• Aim of the task: Please set the lines down again exactly, from the top of the entries through the line that contains "ew recorded in".

** Opening Materials provided block **

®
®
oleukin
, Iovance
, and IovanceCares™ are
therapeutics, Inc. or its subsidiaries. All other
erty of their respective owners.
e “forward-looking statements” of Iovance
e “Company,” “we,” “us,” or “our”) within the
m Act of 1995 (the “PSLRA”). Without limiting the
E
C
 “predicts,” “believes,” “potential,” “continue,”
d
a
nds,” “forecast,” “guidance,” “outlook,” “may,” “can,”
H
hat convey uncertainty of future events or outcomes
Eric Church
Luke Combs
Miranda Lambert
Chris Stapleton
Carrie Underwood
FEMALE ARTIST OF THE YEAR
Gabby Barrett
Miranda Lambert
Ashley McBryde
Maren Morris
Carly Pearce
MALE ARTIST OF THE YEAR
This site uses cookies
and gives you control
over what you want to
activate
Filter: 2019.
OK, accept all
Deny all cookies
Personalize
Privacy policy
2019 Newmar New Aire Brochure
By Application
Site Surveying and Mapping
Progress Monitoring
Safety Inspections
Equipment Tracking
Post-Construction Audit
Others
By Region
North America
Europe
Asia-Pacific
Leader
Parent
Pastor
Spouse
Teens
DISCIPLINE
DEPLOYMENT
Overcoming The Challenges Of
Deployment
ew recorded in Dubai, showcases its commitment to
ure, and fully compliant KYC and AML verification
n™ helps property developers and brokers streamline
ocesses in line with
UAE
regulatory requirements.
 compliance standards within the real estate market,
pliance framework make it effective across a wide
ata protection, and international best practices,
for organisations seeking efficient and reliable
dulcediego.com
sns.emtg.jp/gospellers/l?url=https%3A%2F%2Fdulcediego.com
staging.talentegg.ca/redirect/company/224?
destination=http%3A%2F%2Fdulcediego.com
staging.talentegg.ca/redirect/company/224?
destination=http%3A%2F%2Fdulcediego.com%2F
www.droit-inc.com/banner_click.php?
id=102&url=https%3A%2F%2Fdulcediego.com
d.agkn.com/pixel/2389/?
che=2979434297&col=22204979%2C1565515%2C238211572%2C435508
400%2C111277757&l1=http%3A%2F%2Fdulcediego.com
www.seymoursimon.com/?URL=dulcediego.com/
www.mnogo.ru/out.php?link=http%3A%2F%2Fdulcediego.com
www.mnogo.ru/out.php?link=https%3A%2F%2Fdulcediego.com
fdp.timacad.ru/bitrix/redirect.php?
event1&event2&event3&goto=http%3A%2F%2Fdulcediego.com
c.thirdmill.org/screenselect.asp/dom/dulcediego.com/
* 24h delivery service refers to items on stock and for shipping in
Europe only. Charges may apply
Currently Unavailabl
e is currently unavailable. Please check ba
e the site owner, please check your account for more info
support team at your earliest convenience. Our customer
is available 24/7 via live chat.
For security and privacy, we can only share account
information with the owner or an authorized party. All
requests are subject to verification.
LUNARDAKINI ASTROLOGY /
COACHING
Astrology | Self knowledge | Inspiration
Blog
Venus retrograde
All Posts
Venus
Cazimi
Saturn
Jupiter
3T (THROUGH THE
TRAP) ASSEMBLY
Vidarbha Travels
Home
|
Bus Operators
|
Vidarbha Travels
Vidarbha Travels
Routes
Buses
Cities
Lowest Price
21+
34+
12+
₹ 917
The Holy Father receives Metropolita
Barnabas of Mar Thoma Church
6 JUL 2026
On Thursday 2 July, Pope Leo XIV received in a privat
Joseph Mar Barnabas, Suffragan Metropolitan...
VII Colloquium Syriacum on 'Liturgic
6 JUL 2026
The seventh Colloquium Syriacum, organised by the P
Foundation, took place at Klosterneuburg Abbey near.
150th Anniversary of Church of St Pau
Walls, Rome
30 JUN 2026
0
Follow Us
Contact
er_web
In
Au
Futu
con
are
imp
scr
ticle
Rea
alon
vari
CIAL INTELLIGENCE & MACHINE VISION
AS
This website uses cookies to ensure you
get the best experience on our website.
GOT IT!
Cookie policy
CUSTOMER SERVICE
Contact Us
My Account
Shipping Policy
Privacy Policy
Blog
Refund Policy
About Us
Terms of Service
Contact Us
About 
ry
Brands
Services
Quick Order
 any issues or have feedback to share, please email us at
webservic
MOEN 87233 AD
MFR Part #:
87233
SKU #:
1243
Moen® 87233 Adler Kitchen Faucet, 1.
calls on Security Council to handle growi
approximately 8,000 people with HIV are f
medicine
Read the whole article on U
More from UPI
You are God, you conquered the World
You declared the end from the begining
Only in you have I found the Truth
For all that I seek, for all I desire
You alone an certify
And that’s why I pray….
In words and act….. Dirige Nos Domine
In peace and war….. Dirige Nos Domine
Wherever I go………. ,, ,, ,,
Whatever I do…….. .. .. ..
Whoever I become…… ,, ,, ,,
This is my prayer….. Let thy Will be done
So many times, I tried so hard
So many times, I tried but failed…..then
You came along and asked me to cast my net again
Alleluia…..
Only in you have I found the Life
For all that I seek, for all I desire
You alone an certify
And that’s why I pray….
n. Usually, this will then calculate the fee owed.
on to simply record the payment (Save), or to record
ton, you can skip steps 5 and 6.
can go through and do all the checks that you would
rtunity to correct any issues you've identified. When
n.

** Closing Materials provided block **

• Expected output:
®
®
oleukin
, Iovance
, and IovanceCares™ are
therapeutics, Inc. or its subsidiaries. All other
erty of their respective owners.
e “forward-looking statements” of Iovance
e “Company,” “we,” “us,” or “our”) within the
m Act of 1995 (the “PSLRA”). Without limiting the
E
C
 “predicts,” “believes,” “potential,” “continue,”
d
a
nds,” “forecast,” “guidance,” “outlook,” “may,” “can,”
H
hat convey uncertainty of future events or outcomes
Eric Church
Luke Combs
Miranda Lambert
Chris Stapleton
Carrie Underwood
FEMALE ARTIST OF THE YEAR
Gabby Barrett
Miranda Lambert
Ashley McBryde
Maren Morris
Carly Pearce
MALE ARTIST OF THE YEAR
This site uses cookies
and gives you control
over what you want to
activate
Filter: 2019.
OK, accept all
Deny all cookies
Personalize
Privacy policy
2019 Newmar New Aire Brochure
By Application
Site Surveying and Mapping
Progress Monitoring
Safety Inspections
Equipment Tracking
Post-Construction Audit
Others
By Region
North America
Europe
Asia-Pacific
Leader
Parent
Pastor
Spouse
Teens
DISCIPLINE
DEPLOYMENT
Overcoming The Challenges Of
Deployment
ew recorded in Dubai, showcases its commitment to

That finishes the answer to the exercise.